Esta tem sido, de resto, a tendência do Superior Tribunal de Justiça, em diversas hipóteses. A título exemplificativo, no conflito entre o interesse do proprietário de hospital particular e o “direito do médico ao livre exercício de sua arte”, a Corte considerou prevalente este último, negando-se alegada ofensa ao direito de propriedade por médico que, mesmo não integrando os quadros de determinada clínica particular, se vale de suas instalações para atender a cliente seu, que necessitava de cuidados. Entendeu que a propriedade desempenhava, em tal caso, específica função social.[xlvi]
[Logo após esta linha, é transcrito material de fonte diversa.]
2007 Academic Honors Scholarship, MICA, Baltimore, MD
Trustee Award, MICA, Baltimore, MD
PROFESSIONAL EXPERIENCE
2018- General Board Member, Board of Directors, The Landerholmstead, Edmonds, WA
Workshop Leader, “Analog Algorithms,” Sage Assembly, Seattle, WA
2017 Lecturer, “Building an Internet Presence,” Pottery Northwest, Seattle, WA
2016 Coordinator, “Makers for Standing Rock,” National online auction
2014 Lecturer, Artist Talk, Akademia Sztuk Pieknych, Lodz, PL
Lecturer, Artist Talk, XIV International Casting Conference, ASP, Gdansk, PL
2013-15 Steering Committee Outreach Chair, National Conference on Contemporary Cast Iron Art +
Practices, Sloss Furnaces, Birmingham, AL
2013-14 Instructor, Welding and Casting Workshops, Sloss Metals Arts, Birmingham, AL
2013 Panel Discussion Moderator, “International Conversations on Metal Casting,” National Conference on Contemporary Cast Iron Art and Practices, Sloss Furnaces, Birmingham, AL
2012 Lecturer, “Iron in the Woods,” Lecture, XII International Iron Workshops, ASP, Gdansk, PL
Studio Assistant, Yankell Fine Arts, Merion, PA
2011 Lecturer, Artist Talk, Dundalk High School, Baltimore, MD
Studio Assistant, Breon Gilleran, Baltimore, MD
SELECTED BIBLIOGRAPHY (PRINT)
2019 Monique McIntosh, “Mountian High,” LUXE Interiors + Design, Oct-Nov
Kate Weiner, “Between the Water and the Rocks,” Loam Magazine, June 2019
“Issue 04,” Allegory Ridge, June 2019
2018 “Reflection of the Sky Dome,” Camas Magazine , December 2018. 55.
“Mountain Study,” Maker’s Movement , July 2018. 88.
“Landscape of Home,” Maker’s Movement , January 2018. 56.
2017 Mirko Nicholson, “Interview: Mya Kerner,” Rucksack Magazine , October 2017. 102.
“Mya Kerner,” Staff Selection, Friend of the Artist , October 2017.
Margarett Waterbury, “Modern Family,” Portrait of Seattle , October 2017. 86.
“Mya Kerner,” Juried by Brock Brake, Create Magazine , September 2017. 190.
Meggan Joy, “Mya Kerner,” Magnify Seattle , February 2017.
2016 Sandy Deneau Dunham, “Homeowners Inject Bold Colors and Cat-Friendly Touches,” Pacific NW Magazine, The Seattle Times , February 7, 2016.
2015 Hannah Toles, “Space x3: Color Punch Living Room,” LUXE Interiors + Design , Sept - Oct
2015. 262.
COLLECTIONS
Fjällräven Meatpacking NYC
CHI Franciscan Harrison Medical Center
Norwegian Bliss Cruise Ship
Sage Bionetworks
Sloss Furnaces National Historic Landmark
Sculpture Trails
Por fim o comentário do Professor Dalmo de Abreu Dallari coaduna-se com o que aqui é defendido, ou seja, o não reconhecimento da propriedade quando não houver função social sendo cumprida:
Uma conseqüência da aplicação dessa norma constitucional é que não existe direito de propriedade quando não estiver satisfeita a exigência da função social. Essa foi a conclusão a que chegou a Terceira Câmara do Primeiro Tribunal de Alçada Civil de São Paulo, quando, em decisão referida por José Afonso da Silva (Curso de Direito Constitucional Positivo, 2ª edição, p. 497), não reconheceu o direito do titulo formal do domínio que havia mantido uma área em desuso, dando ganho de causa ao posseiro que havia ocupado a terra, tornando-a produtiva com seu trabalho, dando-lhe função social..[xlvii]
Desse modo, demonstra-se que é possível no atual ordenamento jurídico, com o escopo de reduzir os custos das desapropriações de interesse social com fins de reforma agrária, e de fato praticar justiça, sancionar na medida certa o proprietário que não impõe uma destinação social ao seu bem de produção.